Sex education on college campuses often falsely assume that every student has an idea of what safe sex is, said Kierra Grayson ’19, an R.A. at Ujamaa. In reality, she said, there are just as many students who know how to have safe sex as there are people who do not really know what it is.
Grayson added that sexual education often focuses too much on contraceptives and abstinence and not enough on consent.
Events as part of this week include a national walking campaign on Sunday in honor of Yeardley Love — a University of Virginia student who was killed by her ex-boyfriend three weeks before the date of her graduation in 2010.
Another event, the Greek Tri-Council Summit on Sexual Assault is scheduled for Wednesday.

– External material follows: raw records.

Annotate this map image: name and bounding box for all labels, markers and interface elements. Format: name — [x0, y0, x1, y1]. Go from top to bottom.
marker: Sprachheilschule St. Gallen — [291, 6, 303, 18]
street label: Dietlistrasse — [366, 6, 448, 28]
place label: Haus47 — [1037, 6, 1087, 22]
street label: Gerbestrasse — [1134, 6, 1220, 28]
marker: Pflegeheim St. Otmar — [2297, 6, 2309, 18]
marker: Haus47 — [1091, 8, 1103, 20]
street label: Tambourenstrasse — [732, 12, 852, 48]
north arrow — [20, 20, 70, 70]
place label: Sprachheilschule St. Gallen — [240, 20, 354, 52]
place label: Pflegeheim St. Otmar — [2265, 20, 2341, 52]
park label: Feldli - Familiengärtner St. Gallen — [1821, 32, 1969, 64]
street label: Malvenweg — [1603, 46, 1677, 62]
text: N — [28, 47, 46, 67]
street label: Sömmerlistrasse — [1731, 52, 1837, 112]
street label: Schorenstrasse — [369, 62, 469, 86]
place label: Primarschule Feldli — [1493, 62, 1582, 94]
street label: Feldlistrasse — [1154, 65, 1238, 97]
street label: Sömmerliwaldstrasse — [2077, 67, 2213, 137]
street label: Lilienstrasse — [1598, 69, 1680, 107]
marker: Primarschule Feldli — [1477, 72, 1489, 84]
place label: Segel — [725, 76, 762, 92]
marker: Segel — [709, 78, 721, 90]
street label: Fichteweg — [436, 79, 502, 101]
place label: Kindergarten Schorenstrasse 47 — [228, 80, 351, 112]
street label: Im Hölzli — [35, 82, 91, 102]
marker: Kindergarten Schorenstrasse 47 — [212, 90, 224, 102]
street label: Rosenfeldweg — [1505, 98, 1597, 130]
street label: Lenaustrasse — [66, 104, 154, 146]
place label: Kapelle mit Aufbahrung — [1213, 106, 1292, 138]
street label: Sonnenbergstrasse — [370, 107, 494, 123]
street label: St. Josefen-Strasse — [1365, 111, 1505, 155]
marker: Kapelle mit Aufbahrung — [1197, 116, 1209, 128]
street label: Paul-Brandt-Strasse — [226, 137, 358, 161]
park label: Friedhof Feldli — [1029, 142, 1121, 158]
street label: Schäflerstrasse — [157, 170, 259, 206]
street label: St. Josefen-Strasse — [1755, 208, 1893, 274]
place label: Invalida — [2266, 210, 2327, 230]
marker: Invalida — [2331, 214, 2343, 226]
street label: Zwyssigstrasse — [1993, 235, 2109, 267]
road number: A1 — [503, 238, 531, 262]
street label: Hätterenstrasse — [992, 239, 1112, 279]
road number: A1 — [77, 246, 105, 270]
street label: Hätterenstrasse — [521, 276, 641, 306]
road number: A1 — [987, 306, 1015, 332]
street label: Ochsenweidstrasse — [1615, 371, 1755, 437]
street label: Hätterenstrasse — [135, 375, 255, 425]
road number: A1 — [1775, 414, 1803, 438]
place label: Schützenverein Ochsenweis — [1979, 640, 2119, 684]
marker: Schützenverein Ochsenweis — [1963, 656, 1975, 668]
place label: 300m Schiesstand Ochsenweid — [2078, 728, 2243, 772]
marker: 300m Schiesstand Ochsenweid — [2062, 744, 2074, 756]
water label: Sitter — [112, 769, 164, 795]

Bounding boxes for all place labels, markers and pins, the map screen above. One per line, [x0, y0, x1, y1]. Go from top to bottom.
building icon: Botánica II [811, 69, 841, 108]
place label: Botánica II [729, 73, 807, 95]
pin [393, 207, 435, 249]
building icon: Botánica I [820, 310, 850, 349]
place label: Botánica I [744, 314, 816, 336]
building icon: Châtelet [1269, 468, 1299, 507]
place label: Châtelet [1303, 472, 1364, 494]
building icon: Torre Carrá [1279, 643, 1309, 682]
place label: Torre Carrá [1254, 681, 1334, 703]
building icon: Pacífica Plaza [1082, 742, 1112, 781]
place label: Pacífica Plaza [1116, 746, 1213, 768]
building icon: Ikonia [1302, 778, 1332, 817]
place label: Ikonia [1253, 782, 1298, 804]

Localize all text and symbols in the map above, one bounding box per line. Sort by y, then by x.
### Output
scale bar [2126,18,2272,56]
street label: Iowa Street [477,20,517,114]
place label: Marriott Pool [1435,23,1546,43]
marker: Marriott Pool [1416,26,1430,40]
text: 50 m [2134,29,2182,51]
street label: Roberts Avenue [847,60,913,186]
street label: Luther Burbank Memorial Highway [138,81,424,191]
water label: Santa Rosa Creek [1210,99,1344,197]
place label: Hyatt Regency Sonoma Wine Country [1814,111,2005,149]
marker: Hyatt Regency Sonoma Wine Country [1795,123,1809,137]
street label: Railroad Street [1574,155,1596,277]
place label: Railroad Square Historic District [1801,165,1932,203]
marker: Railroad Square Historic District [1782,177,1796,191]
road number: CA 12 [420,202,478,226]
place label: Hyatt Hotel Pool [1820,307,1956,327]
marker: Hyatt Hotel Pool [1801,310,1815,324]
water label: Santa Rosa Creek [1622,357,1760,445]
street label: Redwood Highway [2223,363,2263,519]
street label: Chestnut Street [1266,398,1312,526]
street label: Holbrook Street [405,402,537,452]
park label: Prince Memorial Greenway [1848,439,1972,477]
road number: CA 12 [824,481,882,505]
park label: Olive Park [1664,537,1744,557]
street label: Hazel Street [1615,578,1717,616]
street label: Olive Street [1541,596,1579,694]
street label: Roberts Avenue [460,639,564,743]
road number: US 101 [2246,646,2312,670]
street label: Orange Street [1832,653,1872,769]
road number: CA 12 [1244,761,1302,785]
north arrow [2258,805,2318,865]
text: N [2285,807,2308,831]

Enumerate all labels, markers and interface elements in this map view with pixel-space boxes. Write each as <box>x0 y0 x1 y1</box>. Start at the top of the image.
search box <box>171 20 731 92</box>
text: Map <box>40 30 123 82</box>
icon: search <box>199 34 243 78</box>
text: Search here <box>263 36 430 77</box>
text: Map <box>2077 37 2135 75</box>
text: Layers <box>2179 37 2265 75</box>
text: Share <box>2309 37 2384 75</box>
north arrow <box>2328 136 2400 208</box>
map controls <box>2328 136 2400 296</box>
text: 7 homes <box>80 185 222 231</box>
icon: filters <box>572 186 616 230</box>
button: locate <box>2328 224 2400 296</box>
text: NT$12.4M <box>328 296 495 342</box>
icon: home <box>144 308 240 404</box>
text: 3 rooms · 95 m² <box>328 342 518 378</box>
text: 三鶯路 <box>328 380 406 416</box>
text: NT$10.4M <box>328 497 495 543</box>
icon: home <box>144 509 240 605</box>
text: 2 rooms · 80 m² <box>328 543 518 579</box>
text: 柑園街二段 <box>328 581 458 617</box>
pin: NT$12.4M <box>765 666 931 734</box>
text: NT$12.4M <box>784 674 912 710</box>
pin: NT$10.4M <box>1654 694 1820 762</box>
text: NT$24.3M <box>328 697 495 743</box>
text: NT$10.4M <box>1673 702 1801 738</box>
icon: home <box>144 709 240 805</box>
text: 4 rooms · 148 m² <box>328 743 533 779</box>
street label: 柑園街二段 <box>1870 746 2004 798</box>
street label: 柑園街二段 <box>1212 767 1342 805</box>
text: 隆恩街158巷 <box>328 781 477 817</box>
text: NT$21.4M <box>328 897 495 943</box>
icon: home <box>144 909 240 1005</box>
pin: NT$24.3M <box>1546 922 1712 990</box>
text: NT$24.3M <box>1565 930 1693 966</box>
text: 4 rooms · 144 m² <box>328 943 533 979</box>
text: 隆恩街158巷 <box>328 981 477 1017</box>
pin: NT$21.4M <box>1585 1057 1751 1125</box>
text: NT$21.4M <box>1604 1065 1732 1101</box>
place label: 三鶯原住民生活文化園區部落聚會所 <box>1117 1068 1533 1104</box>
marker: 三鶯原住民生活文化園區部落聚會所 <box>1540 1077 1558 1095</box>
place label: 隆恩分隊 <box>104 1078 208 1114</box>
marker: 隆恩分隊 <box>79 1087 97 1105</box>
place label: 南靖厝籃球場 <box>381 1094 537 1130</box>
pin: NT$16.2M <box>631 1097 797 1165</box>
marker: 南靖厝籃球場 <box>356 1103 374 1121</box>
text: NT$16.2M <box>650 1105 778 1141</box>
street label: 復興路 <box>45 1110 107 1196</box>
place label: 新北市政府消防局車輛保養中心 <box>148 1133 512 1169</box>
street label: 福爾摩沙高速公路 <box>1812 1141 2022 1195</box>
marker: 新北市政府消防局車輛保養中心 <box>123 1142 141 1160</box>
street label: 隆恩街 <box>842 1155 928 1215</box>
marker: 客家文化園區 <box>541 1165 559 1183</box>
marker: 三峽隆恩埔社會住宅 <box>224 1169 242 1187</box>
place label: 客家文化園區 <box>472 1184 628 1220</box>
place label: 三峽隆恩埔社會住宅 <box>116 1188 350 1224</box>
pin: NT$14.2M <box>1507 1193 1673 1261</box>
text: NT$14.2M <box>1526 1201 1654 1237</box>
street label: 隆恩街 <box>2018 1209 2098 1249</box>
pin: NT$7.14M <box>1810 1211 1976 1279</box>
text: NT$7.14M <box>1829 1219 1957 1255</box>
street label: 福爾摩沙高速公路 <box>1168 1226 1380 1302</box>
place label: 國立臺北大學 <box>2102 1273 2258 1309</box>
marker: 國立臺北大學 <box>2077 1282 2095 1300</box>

This summit will teach students how to identify problematic sexual behavior, said Theoria Cason, assistant director for Residential and New Student Programs.
For Cason, the ultimate aim of this week’s events is to shift conventional approaches to consent culture to involving the entire community.
“Shifting the campus culture is a community effort,” Cason said. “It is important that student groups work in partnership to address the problem of sexual misconduct.”
The program will also distance itself from promoting sexual health through means of abstinence, “because that’s just not realistic,” Grayson said.
Instead of only promoting abstinence, which would contribute to social stigma against sex, the tailored events will recognize it as a reality on college campuses.
“The best way to do it would be to not try to curb sexual behavior but discuss how to have sex in a way that is healthy, protects people and doesn’t infringe on anyone’s comfortability or their own,” Grayson said.
A crucial component of this aim is spreading the knowledge that campus resources do exist to support students, Cason said.
The events were organized by a group of R.A.s at dorms on campus whose involvement is centered on inclusivity and consent — called the Community and Respect Resident Assistants, or CORE R.A.s.
Planning for the week’s events began since the R.A.s returned to campus for their training for the fall semester.
“Our mission is to address the taboos of sex and how to be safe no matter what kind of sex you are having,” Grayson said.
While involved in the planning of the week’s events, Grayson said that the events address sexual health issues on college campuses through four themes: empowerment, sexual health, asexuality and pleasure.
After this week’s events, Grayson said, the CORE R.A.s will continue to develop programs in residence communities given that the group views issues related to sex as a constant discussion topic on college campuses.
“The goal of Safer Sex Week is to encourage healthy, positive and safe sexual attitudes and behaviors,” Cason said. “We want to empower students to make respectful, consensual choices.”